> This happens but far less often than it used to, and the case for full autonomous agents is getting stronger, not weaker.
This is that I do not see. My journey, just couple weeks ago, Claude Code + Opus 4.8. The task was not too complicated, 4 new API endpoint plus events streamed from client by websocket.
1. Multiply iterations on API definitions, refine request/response models, database schema, whole flow. A lot of corrections, removing contradictions, manual changes in document. Opus went of rails all the time. 500+ lines final document
2. API Integration tests. Once again, back and forth. AI was unable to create tests directly from document, so 2 iterations: Create placeholders with Given-When-Than comments, review an correct by hand. Second iteration was to implement tests. A lot of mistakes corrected after review.
3. Implementation. CC got api document, working tests ( modifications blocked by hook ), 6+ "best practices" skills ( most promptly ignored ), "rubber duck" and "code simplifier" agents, pre cooked scipts to run tests, linter, and check for compilation errors. Plan + execution + review, multiply corrections on the way. Feature implemented, all tests passed.

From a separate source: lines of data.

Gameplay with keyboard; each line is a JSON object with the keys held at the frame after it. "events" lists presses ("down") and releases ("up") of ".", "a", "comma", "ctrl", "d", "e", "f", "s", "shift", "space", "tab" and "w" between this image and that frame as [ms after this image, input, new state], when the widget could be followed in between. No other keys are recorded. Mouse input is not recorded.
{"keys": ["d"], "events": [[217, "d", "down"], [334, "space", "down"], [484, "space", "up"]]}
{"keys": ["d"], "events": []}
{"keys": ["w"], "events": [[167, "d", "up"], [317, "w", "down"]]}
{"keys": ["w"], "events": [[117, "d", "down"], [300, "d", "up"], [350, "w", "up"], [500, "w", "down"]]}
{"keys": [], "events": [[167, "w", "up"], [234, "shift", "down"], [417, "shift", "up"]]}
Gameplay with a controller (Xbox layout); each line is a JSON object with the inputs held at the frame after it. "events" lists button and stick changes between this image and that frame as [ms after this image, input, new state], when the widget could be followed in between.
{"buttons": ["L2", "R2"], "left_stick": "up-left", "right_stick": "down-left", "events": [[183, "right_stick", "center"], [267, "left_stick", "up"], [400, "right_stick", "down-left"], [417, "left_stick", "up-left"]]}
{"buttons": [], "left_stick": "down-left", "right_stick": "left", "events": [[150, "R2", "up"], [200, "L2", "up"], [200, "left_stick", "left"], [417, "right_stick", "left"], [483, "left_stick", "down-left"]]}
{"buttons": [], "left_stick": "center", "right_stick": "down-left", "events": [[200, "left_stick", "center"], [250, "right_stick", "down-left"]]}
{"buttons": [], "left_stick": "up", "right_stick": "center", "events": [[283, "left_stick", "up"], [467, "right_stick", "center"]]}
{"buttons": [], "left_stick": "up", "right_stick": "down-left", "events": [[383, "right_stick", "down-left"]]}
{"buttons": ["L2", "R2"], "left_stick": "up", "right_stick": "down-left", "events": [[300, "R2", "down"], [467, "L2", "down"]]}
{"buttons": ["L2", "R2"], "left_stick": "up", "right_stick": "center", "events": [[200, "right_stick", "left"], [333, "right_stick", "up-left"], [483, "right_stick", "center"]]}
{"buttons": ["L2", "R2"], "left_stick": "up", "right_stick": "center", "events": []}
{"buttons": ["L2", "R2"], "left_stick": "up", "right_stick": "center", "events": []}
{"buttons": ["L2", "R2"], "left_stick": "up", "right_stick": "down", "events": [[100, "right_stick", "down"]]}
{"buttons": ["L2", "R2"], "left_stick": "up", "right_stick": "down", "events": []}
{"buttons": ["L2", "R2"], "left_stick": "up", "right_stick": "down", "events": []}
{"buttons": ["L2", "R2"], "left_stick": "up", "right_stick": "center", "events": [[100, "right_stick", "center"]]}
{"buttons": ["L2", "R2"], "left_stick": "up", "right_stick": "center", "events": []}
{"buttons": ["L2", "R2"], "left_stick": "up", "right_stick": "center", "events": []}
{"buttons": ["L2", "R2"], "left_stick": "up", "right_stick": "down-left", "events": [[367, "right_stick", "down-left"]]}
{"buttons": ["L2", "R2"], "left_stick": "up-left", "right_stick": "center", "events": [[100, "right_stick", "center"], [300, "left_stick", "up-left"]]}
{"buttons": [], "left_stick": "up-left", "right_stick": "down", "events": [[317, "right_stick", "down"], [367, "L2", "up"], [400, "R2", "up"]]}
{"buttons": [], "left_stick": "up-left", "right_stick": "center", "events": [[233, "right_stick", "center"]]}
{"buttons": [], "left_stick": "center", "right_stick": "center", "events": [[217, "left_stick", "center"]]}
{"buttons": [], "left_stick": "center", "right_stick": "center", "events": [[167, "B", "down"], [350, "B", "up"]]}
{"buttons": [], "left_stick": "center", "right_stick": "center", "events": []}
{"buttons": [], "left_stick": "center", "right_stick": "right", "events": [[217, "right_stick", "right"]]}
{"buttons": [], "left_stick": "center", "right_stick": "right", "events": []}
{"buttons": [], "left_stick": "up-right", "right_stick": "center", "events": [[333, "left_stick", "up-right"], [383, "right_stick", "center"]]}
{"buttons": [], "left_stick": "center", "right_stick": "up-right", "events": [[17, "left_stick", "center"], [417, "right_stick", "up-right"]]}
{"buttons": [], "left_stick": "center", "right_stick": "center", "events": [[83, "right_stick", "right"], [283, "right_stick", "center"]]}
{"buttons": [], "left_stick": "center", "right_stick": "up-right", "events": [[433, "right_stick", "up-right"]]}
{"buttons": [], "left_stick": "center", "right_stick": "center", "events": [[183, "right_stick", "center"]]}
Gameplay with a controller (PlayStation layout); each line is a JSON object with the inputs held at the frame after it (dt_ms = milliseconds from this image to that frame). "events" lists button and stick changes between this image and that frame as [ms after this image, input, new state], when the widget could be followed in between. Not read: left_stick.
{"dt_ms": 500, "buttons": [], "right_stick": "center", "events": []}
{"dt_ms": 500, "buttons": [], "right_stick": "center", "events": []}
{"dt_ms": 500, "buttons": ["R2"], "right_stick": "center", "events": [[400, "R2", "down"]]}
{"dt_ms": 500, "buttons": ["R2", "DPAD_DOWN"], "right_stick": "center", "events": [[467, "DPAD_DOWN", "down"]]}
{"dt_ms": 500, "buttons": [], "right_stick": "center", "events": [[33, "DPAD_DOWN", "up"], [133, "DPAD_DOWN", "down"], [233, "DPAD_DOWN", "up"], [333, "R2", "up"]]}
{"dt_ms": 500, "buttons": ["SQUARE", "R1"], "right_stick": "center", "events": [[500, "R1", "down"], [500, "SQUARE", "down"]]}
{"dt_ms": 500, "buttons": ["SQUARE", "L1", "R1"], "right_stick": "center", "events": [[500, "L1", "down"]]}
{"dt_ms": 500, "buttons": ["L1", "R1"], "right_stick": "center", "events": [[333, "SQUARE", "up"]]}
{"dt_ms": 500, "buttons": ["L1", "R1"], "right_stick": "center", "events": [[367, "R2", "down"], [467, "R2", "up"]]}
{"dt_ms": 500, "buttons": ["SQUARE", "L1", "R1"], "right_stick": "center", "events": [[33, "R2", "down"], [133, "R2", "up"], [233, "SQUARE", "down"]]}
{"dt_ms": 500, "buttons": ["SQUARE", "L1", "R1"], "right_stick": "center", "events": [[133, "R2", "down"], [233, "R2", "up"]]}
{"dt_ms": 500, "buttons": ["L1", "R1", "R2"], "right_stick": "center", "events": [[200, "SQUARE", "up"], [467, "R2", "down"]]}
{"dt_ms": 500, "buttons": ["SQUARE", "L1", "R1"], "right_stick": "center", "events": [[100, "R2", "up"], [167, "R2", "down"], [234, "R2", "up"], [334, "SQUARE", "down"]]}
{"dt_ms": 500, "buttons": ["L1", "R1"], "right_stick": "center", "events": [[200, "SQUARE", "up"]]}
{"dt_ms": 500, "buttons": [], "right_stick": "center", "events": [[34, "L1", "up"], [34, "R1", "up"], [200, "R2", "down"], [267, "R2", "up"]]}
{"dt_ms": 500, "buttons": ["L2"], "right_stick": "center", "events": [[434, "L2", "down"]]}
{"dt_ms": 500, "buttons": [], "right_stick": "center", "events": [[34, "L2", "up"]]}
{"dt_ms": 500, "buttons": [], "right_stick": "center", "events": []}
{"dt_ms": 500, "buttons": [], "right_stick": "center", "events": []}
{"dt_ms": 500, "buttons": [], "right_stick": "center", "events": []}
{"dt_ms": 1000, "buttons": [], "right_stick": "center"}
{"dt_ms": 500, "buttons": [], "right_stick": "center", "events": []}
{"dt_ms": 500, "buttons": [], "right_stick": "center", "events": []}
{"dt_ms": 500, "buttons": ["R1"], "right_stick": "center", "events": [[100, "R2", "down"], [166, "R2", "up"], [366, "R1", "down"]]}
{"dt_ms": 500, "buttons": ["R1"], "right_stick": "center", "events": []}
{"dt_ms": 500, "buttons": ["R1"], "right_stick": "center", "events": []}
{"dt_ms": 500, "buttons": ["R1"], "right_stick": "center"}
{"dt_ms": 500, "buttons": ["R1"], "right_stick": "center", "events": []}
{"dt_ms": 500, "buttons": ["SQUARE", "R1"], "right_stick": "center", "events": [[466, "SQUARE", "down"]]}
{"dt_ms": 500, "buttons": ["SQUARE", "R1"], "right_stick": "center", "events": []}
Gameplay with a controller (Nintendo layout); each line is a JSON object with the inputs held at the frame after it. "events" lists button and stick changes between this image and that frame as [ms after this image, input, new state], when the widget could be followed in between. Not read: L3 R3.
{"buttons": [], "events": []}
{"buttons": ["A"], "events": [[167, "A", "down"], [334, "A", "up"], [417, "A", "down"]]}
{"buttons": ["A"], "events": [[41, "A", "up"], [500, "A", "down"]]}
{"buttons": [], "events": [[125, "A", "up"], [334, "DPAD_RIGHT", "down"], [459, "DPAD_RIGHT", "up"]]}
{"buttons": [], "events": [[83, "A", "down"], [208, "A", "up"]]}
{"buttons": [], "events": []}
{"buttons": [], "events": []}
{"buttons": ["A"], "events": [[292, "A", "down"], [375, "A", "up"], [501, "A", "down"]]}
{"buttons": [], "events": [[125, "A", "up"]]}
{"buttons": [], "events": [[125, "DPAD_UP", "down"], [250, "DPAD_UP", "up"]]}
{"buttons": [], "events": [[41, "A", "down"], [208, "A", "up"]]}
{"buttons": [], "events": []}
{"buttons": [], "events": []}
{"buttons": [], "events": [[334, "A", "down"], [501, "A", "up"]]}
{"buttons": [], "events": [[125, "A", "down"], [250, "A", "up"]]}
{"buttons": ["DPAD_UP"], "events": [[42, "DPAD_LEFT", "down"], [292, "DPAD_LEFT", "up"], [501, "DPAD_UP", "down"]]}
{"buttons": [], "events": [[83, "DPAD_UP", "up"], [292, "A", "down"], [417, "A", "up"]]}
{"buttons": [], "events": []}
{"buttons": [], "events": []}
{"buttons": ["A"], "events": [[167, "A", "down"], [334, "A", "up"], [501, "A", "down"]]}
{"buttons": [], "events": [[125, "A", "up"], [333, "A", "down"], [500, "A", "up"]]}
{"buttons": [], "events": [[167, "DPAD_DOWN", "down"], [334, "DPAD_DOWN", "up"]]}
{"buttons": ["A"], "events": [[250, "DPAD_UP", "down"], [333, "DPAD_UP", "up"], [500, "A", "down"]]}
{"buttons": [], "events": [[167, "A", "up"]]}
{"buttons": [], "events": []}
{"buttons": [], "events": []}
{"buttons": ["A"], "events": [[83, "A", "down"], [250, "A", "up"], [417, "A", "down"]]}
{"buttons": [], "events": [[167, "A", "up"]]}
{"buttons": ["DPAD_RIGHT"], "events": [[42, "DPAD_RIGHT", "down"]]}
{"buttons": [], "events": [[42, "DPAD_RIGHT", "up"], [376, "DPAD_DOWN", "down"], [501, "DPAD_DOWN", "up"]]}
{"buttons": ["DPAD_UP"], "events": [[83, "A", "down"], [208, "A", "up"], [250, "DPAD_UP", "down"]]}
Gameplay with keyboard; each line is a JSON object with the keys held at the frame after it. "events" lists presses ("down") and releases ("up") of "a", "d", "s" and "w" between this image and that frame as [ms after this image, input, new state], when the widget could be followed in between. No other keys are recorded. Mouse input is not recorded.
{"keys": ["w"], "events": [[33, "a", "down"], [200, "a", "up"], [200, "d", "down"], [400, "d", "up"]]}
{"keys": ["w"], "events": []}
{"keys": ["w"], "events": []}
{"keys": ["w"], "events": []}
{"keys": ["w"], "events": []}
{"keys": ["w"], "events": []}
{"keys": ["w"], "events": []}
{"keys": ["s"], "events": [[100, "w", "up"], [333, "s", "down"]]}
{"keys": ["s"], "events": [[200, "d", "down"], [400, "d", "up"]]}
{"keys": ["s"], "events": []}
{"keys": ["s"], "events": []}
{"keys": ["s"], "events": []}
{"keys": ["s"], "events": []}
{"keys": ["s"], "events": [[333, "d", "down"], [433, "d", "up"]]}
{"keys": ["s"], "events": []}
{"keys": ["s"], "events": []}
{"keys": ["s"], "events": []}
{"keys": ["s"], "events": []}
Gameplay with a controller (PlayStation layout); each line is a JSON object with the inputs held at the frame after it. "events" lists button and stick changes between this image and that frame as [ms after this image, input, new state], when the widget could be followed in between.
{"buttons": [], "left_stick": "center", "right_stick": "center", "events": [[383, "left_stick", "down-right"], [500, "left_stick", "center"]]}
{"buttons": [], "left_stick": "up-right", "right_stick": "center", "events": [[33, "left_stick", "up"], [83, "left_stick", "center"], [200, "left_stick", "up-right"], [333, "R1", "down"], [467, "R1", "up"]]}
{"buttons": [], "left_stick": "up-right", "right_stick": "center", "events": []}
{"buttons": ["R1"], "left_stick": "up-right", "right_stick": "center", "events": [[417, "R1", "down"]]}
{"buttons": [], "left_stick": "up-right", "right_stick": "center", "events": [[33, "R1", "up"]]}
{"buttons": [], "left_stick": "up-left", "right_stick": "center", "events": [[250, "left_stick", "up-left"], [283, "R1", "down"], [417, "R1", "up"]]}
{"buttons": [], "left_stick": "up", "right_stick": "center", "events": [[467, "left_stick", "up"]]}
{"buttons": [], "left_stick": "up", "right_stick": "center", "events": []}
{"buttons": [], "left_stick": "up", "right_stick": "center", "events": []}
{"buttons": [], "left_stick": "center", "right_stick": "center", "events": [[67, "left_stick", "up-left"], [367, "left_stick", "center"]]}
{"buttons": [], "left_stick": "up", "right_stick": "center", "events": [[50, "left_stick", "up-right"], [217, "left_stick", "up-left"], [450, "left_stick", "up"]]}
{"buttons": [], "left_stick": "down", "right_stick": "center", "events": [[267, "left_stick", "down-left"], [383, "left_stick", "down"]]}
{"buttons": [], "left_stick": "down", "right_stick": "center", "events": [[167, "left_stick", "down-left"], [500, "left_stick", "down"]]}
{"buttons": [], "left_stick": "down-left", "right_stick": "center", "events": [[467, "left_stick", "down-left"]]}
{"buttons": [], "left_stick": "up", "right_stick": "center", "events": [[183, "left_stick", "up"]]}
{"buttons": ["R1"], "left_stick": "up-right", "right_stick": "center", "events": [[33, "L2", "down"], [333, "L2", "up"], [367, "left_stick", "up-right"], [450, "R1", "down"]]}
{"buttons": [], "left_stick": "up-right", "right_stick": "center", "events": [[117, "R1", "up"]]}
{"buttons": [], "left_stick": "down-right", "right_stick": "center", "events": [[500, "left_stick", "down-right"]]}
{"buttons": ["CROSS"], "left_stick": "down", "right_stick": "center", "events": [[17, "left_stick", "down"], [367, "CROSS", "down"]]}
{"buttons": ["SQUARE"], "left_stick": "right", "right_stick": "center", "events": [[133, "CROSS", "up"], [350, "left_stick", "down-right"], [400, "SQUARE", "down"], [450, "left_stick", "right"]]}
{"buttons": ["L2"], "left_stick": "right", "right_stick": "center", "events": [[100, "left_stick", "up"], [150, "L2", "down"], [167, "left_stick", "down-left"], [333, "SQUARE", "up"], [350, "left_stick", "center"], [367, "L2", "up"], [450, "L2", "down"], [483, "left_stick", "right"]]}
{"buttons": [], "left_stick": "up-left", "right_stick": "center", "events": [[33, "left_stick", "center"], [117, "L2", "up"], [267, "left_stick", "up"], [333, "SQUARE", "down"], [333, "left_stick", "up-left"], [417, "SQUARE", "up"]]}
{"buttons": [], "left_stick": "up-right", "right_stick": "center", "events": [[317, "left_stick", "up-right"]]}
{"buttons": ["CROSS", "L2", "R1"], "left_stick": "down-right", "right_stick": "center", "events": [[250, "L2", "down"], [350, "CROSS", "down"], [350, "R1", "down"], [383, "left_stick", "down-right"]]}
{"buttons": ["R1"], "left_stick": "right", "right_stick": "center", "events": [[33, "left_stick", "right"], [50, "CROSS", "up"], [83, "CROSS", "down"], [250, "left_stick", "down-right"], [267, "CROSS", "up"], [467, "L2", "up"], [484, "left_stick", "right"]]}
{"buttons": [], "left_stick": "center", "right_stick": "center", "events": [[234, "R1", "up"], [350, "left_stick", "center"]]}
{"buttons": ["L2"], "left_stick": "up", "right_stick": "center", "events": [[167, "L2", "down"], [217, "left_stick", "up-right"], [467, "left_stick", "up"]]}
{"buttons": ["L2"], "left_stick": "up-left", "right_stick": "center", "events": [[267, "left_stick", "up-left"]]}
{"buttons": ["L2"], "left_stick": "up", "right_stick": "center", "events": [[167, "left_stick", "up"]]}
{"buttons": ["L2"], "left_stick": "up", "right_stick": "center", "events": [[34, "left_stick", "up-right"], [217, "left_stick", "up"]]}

4. Code review. At average, found one issue per 20 lines of code. Not count code style, things like: Use in memory semaphore in kubernetes service (deployment described in CLAUDE.md ), 8 database calls to update the same record during a single request. One column at a time! Read-modify-save without transaction. Mistakes in business logic, failure recovery, authorization.
The result: almost one workweek, $100+ in tokens, and one thought: did it worth the effort ? P.S. I have a team of 2 developers. Just got PR to review from one of them. 80% slop.
Same thing I'm seeing, all the "AI practitioners" at my company with their advanced workflows are just shipping mountains of slop, and end up either putting the actual work on the reviewers, or the poor soul that's on call when an incident occurs.
I feel like people that have built crazy AI workflows have developed a false sense of confidence that their guardrails are helping them ship clean/correct code with little review when it isn't the case at all. In reality, the models and harnesses are at a point where there's very little difference as long as your prompts are somewhat reasonable, and the quality of the code ultimately comes down to the level of care and effort the implementor puts into it.
I don't think the first people that are going to be replaced by AI are going to be the people who don't use it extensively. The first that will be replaced are going to be those that are using AI mindlessly, because at that point, what are you besides a very expensive human LLM interface? To be clear, I'm not "anti-AI", I use AI quite extensively (in a way that's similar to what's described in the article), I just think that it's being pushed in a completely unsustainable way and the industry is in a collective psychosis over it's capabilities.